ENEA entra nella nuova alleanza europea per la ricerca sulla radioprotezione. La partnership si chiama “PIANOFORTE”
ENEA entra nella nuova alleanza europea per la ricerca sulla radioprotezione. La partnership si chiama ‘PIANOFORTE[1]’ e ha un budget di 46 milioni di euro, di cui il 65% finanziato dal programma Euratom dell’Unione europea e il resto dagli Stati membri. Coordinata dall’Istituto francese per la protezione dalle radiazioni e la sicurezza nucleare (IRSN), riunisce 58 partner in rappresentanza di 22 Paesi dell’Unione europea, Regno Unito e Norvegia e sei piattaforme di ricerca Ue in materia di radioprotezione[2]. Il suo obiettivo è quello di migliorare la protezione dei cittadini e dell’ambiente dall’esposizione naturale, professionale e medica alle radiazioni ionizzanti[3].
“Per i prossimi cinque anni ENEA rappresenterà l’Italia per conto del Ministero della Transizione Ecologica all’interno dell’alleanza e il suo ruolo sarà quello di program manager. Si tratta di una partecipazione strategica per la programmazione della ricerca radioprotezionistica a livello europeo a breve e medio termine. La nostra presenza nel partenariato ci permetterà di partecipare ai prossimi bandi di ricerca e di avere nuove opportunità di finanziamento. Con la precedente partnership, ‘CONCERT’, che si è conclusa nel 2020, ENEA ha ottenuto un finanziamento di 1,7 milioni di euro, pari al 40% del valore complessivo dei due progetti a cui abbiamo preso parte”, sottolinea Simonetta Pazzaglia, ricercatrice del Laboratorio Tecnologie Biomediche e responsabile per ENEA di PIANOFORTE.

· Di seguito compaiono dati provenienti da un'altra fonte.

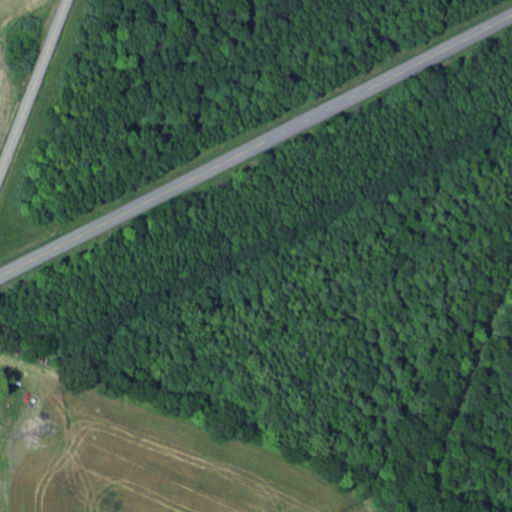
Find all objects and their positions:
road: (35, 88)
road: (256, 147)
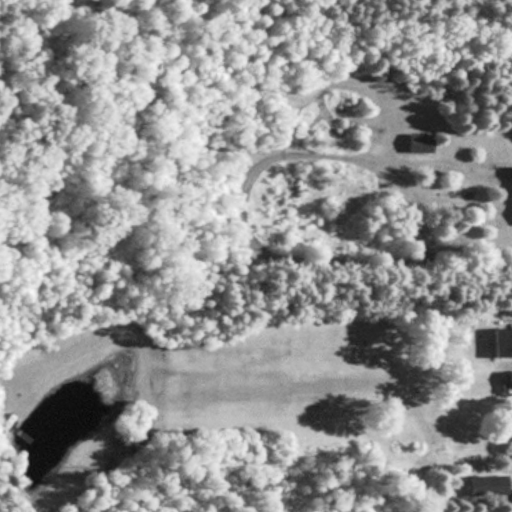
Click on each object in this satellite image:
park: (243, 24)
building: (416, 143)
building: (507, 383)
building: (483, 486)
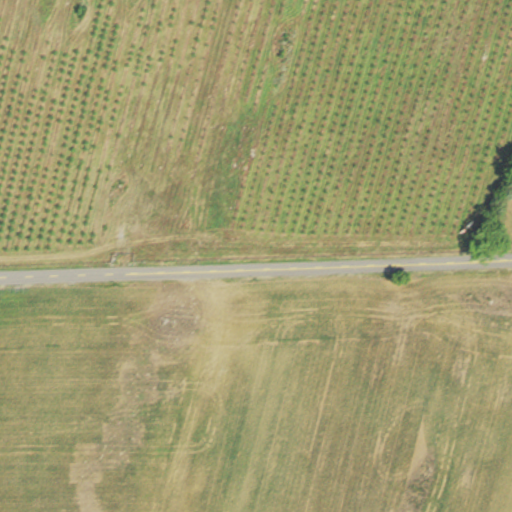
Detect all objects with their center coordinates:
road: (196, 136)
road: (256, 269)
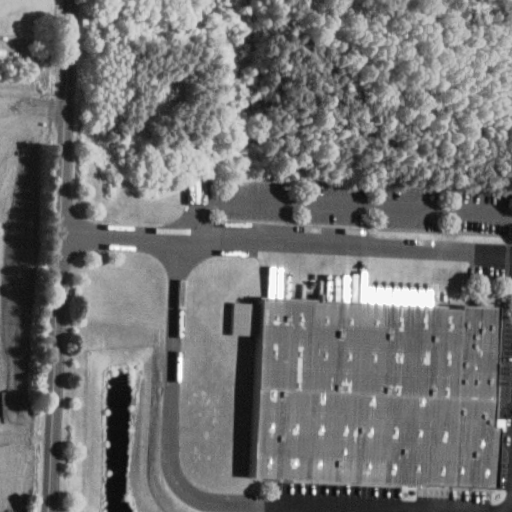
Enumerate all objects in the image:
road: (334, 202)
road: (115, 235)
road: (54, 255)
road: (174, 261)
building: (376, 391)
road: (511, 498)
road: (447, 506)
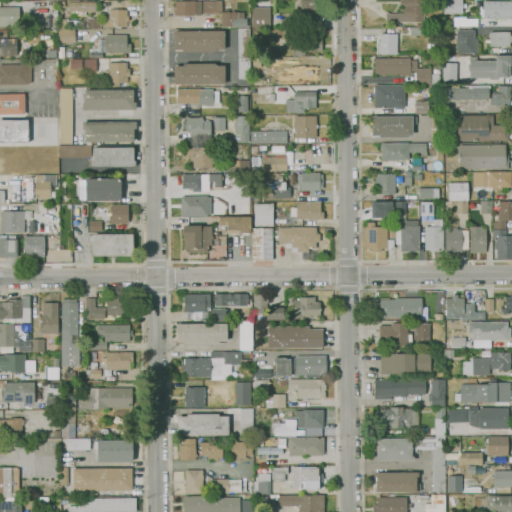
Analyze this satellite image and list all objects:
building: (304, 5)
building: (79, 6)
building: (211, 6)
building: (450, 6)
building: (453, 6)
building: (81, 7)
building: (187, 7)
building: (196, 7)
building: (496, 8)
building: (310, 9)
building: (495, 9)
building: (406, 12)
building: (408, 12)
building: (259, 15)
building: (8, 16)
building: (9, 16)
building: (260, 16)
building: (114, 18)
building: (116, 18)
building: (231, 18)
building: (232, 19)
building: (465, 22)
building: (91, 24)
building: (268, 30)
building: (413, 31)
building: (430, 31)
building: (66, 35)
building: (65, 36)
building: (498, 38)
building: (500, 38)
building: (196, 40)
building: (198, 40)
building: (464, 41)
building: (466, 41)
building: (114, 43)
building: (116, 43)
building: (304, 43)
building: (386, 43)
building: (389, 44)
building: (7, 45)
road: (197, 45)
building: (308, 45)
building: (12, 46)
building: (51, 52)
building: (243, 53)
road: (190, 56)
building: (84, 64)
building: (488, 67)
building: (490, 67)
building: (401, 68)
building: (406, 69)
building: (115, 71)
building: (447, 71)
building: (449, 72)
building: (14, 73)
building: (116, 73)
building: (197, 73)
building: (199, 73)
building: (295, 73)
building: (297, 73)
building: (15, 74)
parking lot: (43, 87)
road: (22, 89)
building: (253, 90)
building: (467, 92)
building: (465, 93)
building: (387, 95)
building: (389, 95)
building: (499, 95)
building: (501, 95)
building: (196, 96)
building: (197, 96)
building: (271, 97)
building: (107, 99)
building: (108, 99)
building: (299, 101)
building: (301, 101)
building: (11, 103)
building: (242, 103)
building: (12, 104)
building: (419, 106)
building: (421, 106)
building: (63, 115)
building: (65, 116)
building: (218, 123)
building: (220, 123)
building: (195, 125)
building: (390, 125)
building: (393, 125)
building: (303, 126)
building: (305, 126)
building: (420, 126)
building: (197, 127)
building: (436, 127)
building: (480, 127)
building: (241, 128)
building: (480, 128)
building: (13, 130)
building: (14, 130)
building: (239, 130)
building: (107, 131)
building: (109, 131)
building: (266, 136)
building: (269, 136)
building: (262, 147)
building: (418, 147)
building: (399, 150)
building: (394, 151)
building: (99, 154)
building: (482, 154)
building: (111, 156)
building: (199, 156)
building: (200, 156)
building: (482, 156)
building: (271, 163)
building: (273, 163)
building: (240, 164)
building: (242, 165)
building: (239, 179)
building: (490, 179)
building: (492, 179)
building: (194, 181)
building: (201, 181)
building: (309, 181)
building: (310, 181)
building: (408, 181)
building: (382, 183)
building: (384, 183)
building: (42, 185)
building: (44, 185)
building: (280, 188)
building: (98, 189)
building: (99, 189)
building: (458, 191)
building: (427, 192)
building: (2, 196)
road: (141, 201)
building: (194, 205)
building: (195, 205)
road: (360, 205)
building: (461, 206)
building: (486, 206)
building: (426, 208)
building: (307, 209)
building: (380, 209)
building: (381, 209)
building: (307, 210)
building: (117, 213)
building: (119, 213)
building: (261, 214)
building: (263, 214)
building: (503, 214)
building: (11, 221)
building: (12, 221)
building: (233, 224)
building: (236, 224)
building: (93, 225)
building: (95, 225)
building: (406, 229)
building: (502, 231)
building: (391, 232)
building: (297, 237)
building: (376, 237)
building: (377, 237)
building: (431, 237)
building: (433, 237)
building: (194, 238)
building: (196, 238)
building: (455, 239)
building: (475, 239)
building: (477, 239)
building: (299, 240)
building: (454, 240)
building: (261, 242)
building: (260, 243)
building: (502, 243)
building: (110, 244)
building: (112, 244)
building: (7, 246)
building: (8, 246)
building: (34, 246)
building: (39, 249)
road: (154, 255)
road: (346, 256)
road: (347, 260)
road: (155, 261)
road: (138, 275)
road: (361, 275)
road: (169, 276)
road: (333, 276)
road: (255, 277)
road: (512, 289)
road: (2, 290)
road: (347, 290)
road: (154, 291)
building: (229, 299)
building: (230, 299)
building: (195, 301)
building: (257, 301)
building: (196, 302)
building: (261, 303)
building: (505, 303)
building: (489, 304)
building: (507, 304)
building: (118, 305)
building: (102, 306)
building: (398, 306)
building: (303, 307)
building: (304, 307)
building: (400, 307)
building: (454, 307)
building: (14, 309)
building: (93, 309)
building: (459, 309)
building: (15, 310)
building: (276, 313)
building: (218, 314)
building: (47, 317)
building: (49, 318)
building: (487, 330)
building: (489, 330)
building: (67, 332)
building: (111, 332)
building: (114, 332)
building: (395, 332)
building: (420, 332)
building: (69, 333)
building: (199, 333)
building: (201, 333)
building: (422, 333)
building: (6, 334)
building: (391, 334)
building: (244, 335)
building: (245, 335)
building: (293, 336)
building: (294, 336)
building: (13, 337)
building: (458, 338)
building: (41, 344)
building: (469, 344)
building: (23, 345)
building: (97, 346)
building: (448, 352)
building: (232, 357)
building: (116, 360)
building: (117, 360)
building: (14, 362)
building: (403, 362)
building: (404, 362)
building: (16, 363)
building: (215, 363)
building: (485, 363)
building: (487, 363)
building: (310, 364)
building: (298, 365)
building: (204, 366)
building: (282, 366)
building: (52, 373)
building: (93, 373)
building: (259, 373)
building: (282, 381)
building: (261, 384)
building: (306, 387)
building: (307, 387)
building: (397, 387)
building: (397, 387)
building: (16, 391)
building: (435, 391)
building: (483, 391)
building: (17, 392)
building: (241, 392)
building: (437, 392)
building: (484, 392)
building: (192, 396)
building: (194, 396)
building: (108, 397)
building: (106, 398)
building: (276, 400)
building: (276, 401)
building: (53, 402)
building: (67, 415)
building: (478, 416)
building: (396, 417)
building: (489, 417)
building: (394, 418)
building: (244, 419)
building: (246, 419)
building: (298, 422)
building: (299, 423)
building: (200, 424)
building: (202, 424)
building: (10, 427)
building: (11, 427)
building: (439, 427)
building: (281, 442)
building: (77, 443)
building: (495, 445)
building: (496, 445)
building: (304, 446)
building: (305, 446)
building: (185, 448)
building: (392, 448)
building: (187, 449)
building: (394, 449)
building: (113, 450)
building: (114, 450)
building: (212, 450)
building: (213, 450)
building: (239, 450)
building: (240, 450)
building: (269, 450)
parking lot: (32, 455)
building: (434, 455)
road: (168, 456)
road: (25, 458)
building: (467, 458)
building: (468, 458)
building: (435, 459)
building: (278, 473)
building: (279, 473)
building: (64, 476)
building: (302, 477)
building: (304, 477)
building: (100, 478)
building: (501, 478)
building: (503, 478)
building: (102, 479)
building: (192, 480)
building: (9, 481)
building: (193, 481)
building: (394, 481)
building: (396, 481)
building: (260, 483)
building: (225, 485)
building: (226, 485)
building: (263, 487)
building: (8, 490)
building: (422, 497)
building: (301, 502)
building: (303, 502)
building: (498, 502)
building: (210, 503)
building: (434, 503)
building: (436, 503)
building: (498, 503)
building: (100, 504)
building: (105, 504)
building: (209, 504)
building: (388, 504)
building: (390, 504)
building: (245, 505)
building: (247, 505)
building: (10, 506)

Oltre a migliorare le conoscenze e a promuovere l’innovazione e la sicurezza nel campo della radioprotezione, questa partnership mira a contribuire alle prioritarie politiche europee in materia di salute e ambiente, come la lotta contro il cancro (Europe Beating’s Cancer action plan), la protezione della salute dai rischi ambientali (European Green Deal) e, infine, una migliore preparazione a potenziali eventi radiologici o incidenti nucleari (European action plan on the Sendai Framework for disaster risk reduction).
Nell’ambito di questa partnership, tra il 2023 e il 2025, saranno organizzati almeno tre bandi di ricerca rivolti all’intera comunità scientifica europea, che si concentreranno su quattro temi: la radioprotezione dei pazienti in relazione all’uso delle radiazioni ionizzanti in campo medico (in particolare, la protonterapia); la variabilità della risposta individuale all’esposizione alle radiazioni ionizzanti, anche in relazione al genere e all’età; l’esposizione cronica a basse dosi di radiazioni ionizzanti; il miglioramento della capacità di risposta in situazioni di crisi nucleari o radiologiche e la gestione del post-incidente. Questo sistema di “open call for proposal” promuoverà l’eccellenza nella scienza, creando conoscenze di alto livello qualitativo e favorendo l’ampliamento della partnership con la partecipazione di enti e istituti specializzati.
“Tra gli obiettivi di ‘PIANOFORTE’ – a cui anche noi di ENEA contribuiremo – ci sarà anche l’aggiornamento della Joint Roadmap per la ricerca sulla radioprotezione pubblicata nel 2020. Il lavoro terrà conto di una molteplicità di fattori, come i progressi compiuti dalla ricerca e dalla tecnologia in campo medico, le nuove politiche energetiche, i cambiamenti climatici e ambientali e le nuove ‘esigenze’ espresse dalla società civile”, conclude Pazzaglia.
[1] PIANOFORTE – Partnership for European research in radiation protection and detection of ionizing radiation: towards a safer use and improved protection of the environment and human health
[2] MELODI, EURADOS, EURAMED, NERIS, ALLIANCE e SHARE
[3] Le radiazioni ionizzanti sono radiazioni elettromagnetiche o corpuscolari dotate di sufficiente energia per “ionizzare” la materia che attraversano, cioè per mettere in moto un gran numero di particelle elettricamente cariche. Secondo le stime della National Academy of Science americana l’82% delle radiazioni a cui ciascun individuo è mediamente esposto proviene da fonti naturali, come ad esempio il gas Radon. Il restante 18%, derivante da attività umane, è dovuto principalmente a procedure mediche che impiegano raggi X, e solo in minore parte all’uso di prodotti di consumo, alla medicina nucleare, a motivi professionali o a fallout/fuoriuscite nucleari.